## Extract provided
******************************

C. S. Schuster Bruce1, P. McGettigan1, P. Brhlikova21William Harvey Research Institute, London, United Kingdom, 2Newcastle University, Newcastle, United Kingdom.

Introduction: In situations of unmet medical need, Conditional Marketing Authorisation (CMA) and Accelerated Assessment (AA) pathways are fast-track routes enabling early European Medicines Agency (EMA) marketing approval. CMA is conditional on completing regulator-imposed post-marketing studies. AAs require complete safety and efficacy data whilst shortening regulatory assessment time but have no imposed conditions. Surrogate outcomes (or endpoints), intended to predict desired clinical outcomes, reduce drug development time1. Pivotal studies supporting both CMAs and AAs commonly report surrogate outcomes, especially biomarkers. Non-validated surrogates may not reflect intended clinical outcomes. Subsequently, drugs may not provide intended benefits. We determined the numbers of CMAs and AAs granted according to clinical and surrogate outcomes, and assessed whether surrogates were validated. Fleming and Powers propose an outcomes hierarchy: Level 1 is a clinical outcome; Level 2, a validated surrogate; Level 3, a non-validated surrogate; Level 4, an un-established correlate2. Ciani et al. also propose a hierarchy: Level 1 requires controlled trial evidence that surrogate and clinical effects correspond; Level 2 requires ‘consistent association’ between surrogate and clinical outcomes across observational studies; Level 3 requires biological plausibility1.

Methods: European Public Assessment Reports (EPARS) were used to assess CMAs and AAs issued between January 2011 and January 2017. Ethics approval was not required. PubMed searches were used to identify validated surrogate outcomes. Search terms were: [‘endpoint’] and [validat* surrogate outcome OR validat* surrogate endpoint OR validat* surrogate end-point] and [‘indication’]. Fleming and Ciani hierarchies were used to determine surrogate validity. Fleming ‘Level 2’ and Ciani ‘Level 1’ were judged validated surrogates. Other levels were judged non-validated.

Results: 22 and 19 medicines were authorised through CMA and AA respectively (Table, Figure). 16/22 CMAs and 6/19 AAs were granted for malignant conditions. 6/22 CMAs and 13/19 AAs were granted for non-malignant conditions; 7/13 non-malignant condition AAs were for hepatitis C (HCV) medicines, all based on a non-validated biomarker, ‘sustained virological response’. Most surrogate outcomes were biomarkers (Table). 13/41 (32%) EPARs did not discuss or justify the pivotal trial outcome.

Conclusions: Non-validated surrogate outcomes, most of which are biomarkers, commonly support authorisation decisions. There is inherent uncertainty with non-validated surrogate outcome use. Post authorisation obligations imposed on CMAs address this to some extent. For AAs, medicines approvals granted on the basis of non-validated biomarker outcomes should be re-evaluated as clinical efficacy evidence emerges.

References:

(1)Ciani O et al. (2017). Value in Health 20:487-495.

(2)Fleming TR, Powers JH.(2012).Stat Med 31:2973-2984.

******************************

## Provided data
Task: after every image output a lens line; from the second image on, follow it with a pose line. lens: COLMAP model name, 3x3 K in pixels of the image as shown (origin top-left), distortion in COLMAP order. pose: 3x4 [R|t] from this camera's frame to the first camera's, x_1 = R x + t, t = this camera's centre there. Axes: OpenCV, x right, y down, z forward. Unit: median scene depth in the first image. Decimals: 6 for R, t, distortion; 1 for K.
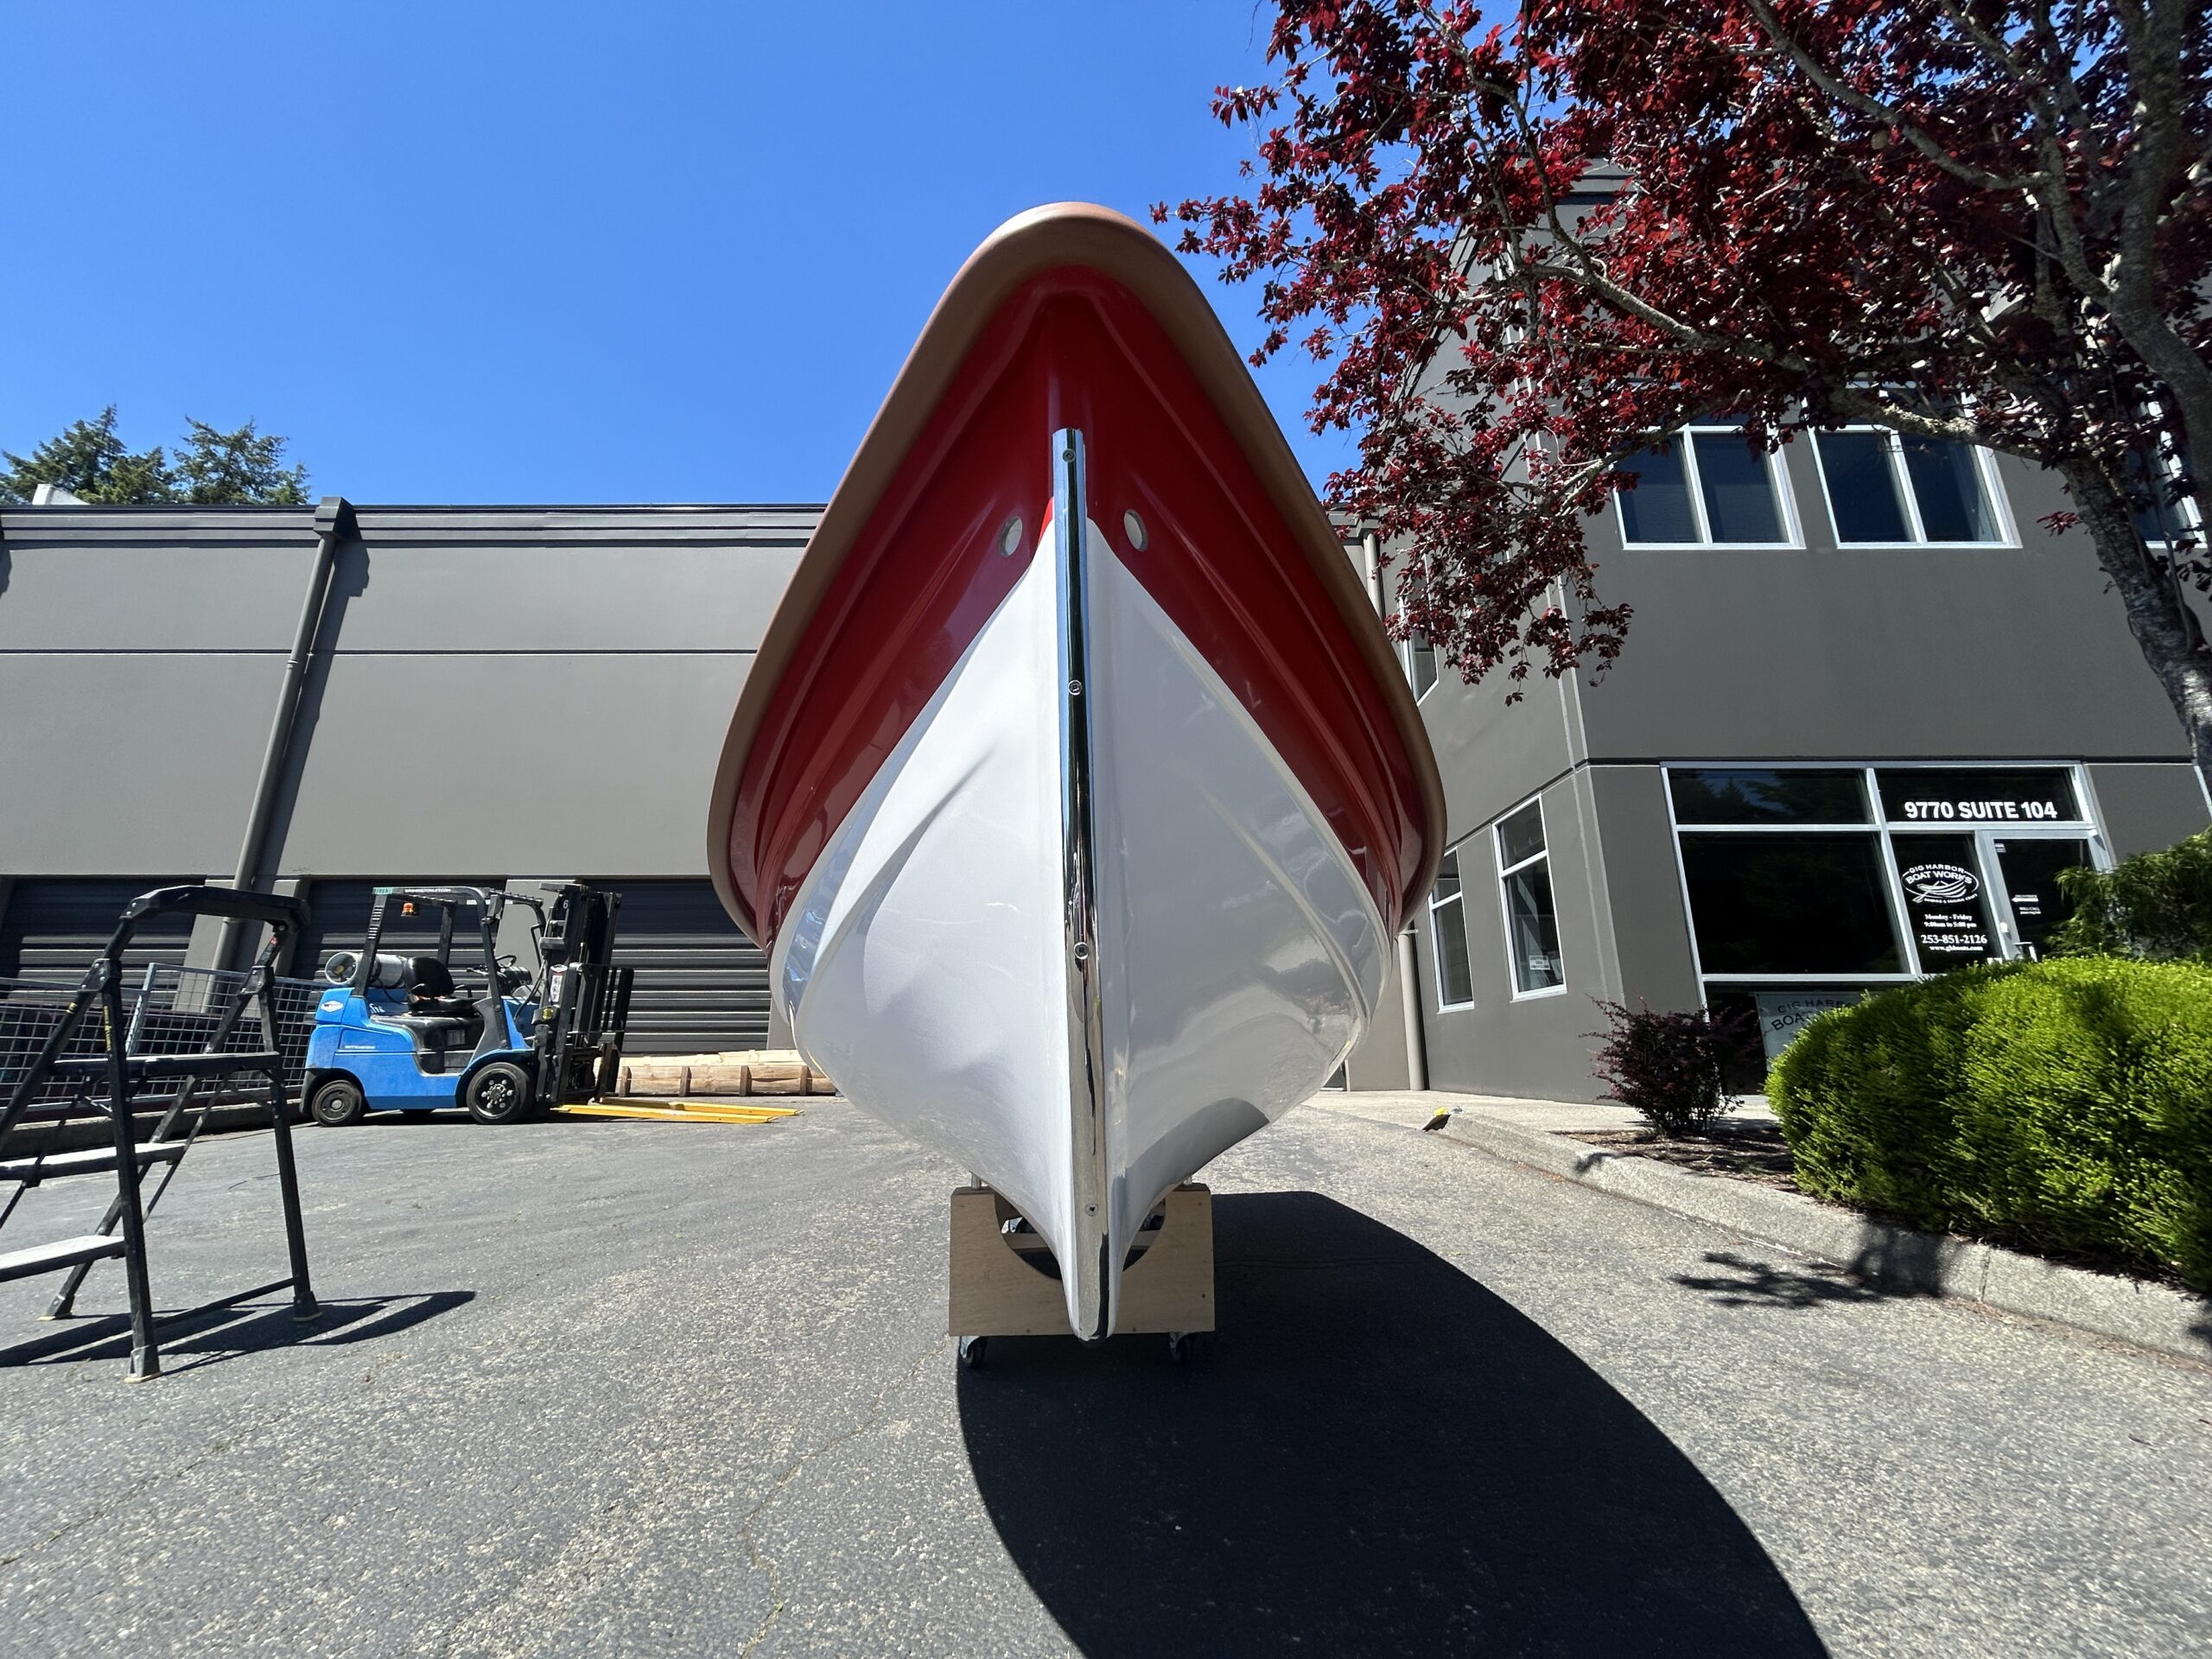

******************************

## Exercise requirements
[a] According to the abstract on fast-track drug approvals, what non-validated biomarker were all the hepatitis C medicine approvals based on?
[b] Reproduce the part of the abstract on fast-track drug approvals from "Conclusions: Non-validated surrogate outcomes, most" to "efficacy evidence emerges.".
[c] List each level of the outcomes hierarchy proposed by Fleming and Powers, as given in the abstract on fast-track drug approvals, with what that level stands for.

## Solutions
[a] ‘Sustained virological response’

[b]
Conclusions: Non-validated surrogate outcomes, most of which are biomarkers, commonly support authorisation decisions. There is inherent uncertainty with non-validated surrogate outcome use. Post authorisation obligations imposed on CMAs address this to some extent. For AAs, medicines approvals granted on the basis of non-validated biomarker outcomes should be re-evaluated as clinical efficacy evidence emerges.

[c]
Level 1: a clinical outcome
Level 2: a validated surrogate
Level 3: a non-validated surrogate
Level 4: an un-established correlate